Response:- Any person responsible for paying to any resident person any sum by way of consideration for the transfer of a virtual digital asset is required to deduct tax at source under Section 194S. The person responsible for the deduction of tax under different circumstances shall be as follows:
(a) Where the buyer and seller of virtual digital asset know each other in an over-the-counter (OTC) deal, the buyer shall deduct tax at source.
(b) In case of exchange of VDAs, both payer and payee may be liable to deduct tax at source as the transfer of VDA happens from both sides.
(c) Where VDAs are transferred through an Exchange and payment to the seller is made directly by the exchange, In such cases, the exchange shall be liable to deduct tax at source.
(d) Where VDAs are transferred through an Exchange but the payment is made to the seller through a broker. In such case, both the Exchange and the broker shall be liable to deduct tax at source. However, if there is a written agreement between the Exchange and the broker that the broker shall be deducting tax on such payment, then such broker alone may deduct the tax.

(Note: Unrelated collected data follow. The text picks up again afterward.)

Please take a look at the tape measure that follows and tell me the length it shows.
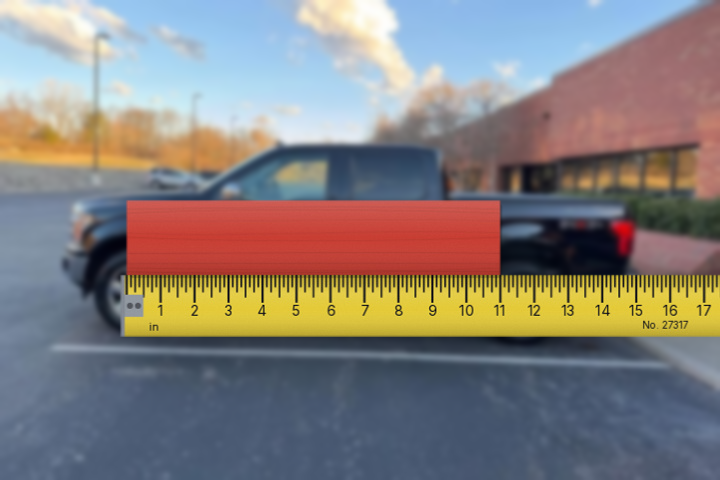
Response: 11 in
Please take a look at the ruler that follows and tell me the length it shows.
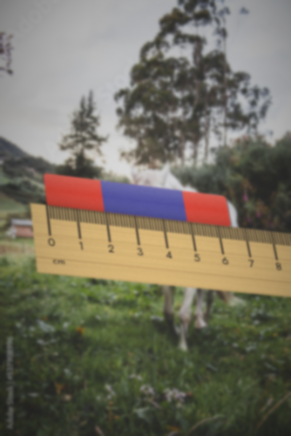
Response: 6.5 cm
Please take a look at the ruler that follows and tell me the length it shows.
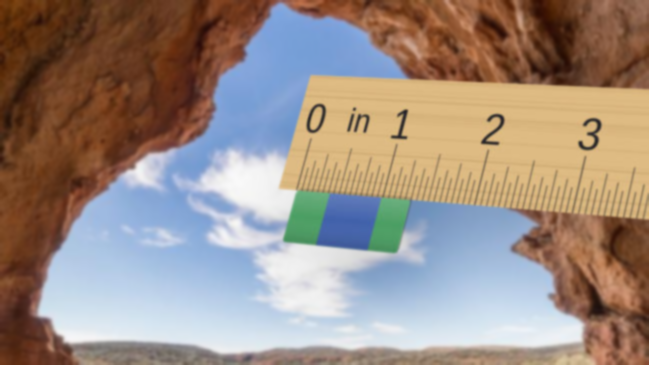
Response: 1.3125 in
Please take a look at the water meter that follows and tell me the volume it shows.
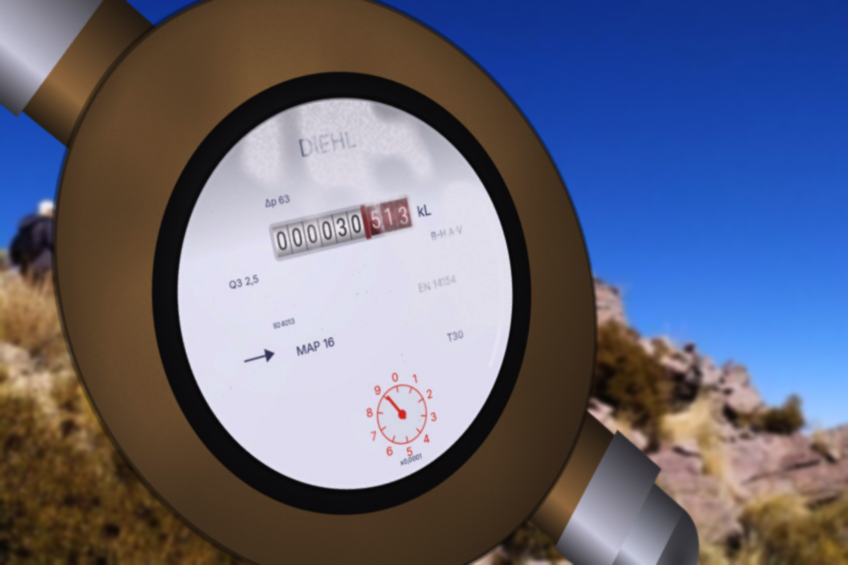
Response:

(e) Where VDA being transferred is owned by the exchange itself, the primary responsibility to deduct tax shall be of the buyer or his broker. However, as an alternative, the Exchange may enter into a written agreement with the buyer or his broker that in regard to all such transactions the Exchange would be paying the tax on or before the due date for that quarter.
(f) Where one VDA is exchanged with another VDA through an Exchange, the primary responsibility to deduct tax is of though buyer and the seller. But, as an alternative, the Exchange may deduct tax based on a written contractual agreement with the buyer and the seller.
(g) Where the payment for the transfer of VDA is made through payment gateways, the payment gateway will not be required to deduct tax if the tax has been deducted by the person required to make deduction under this provision.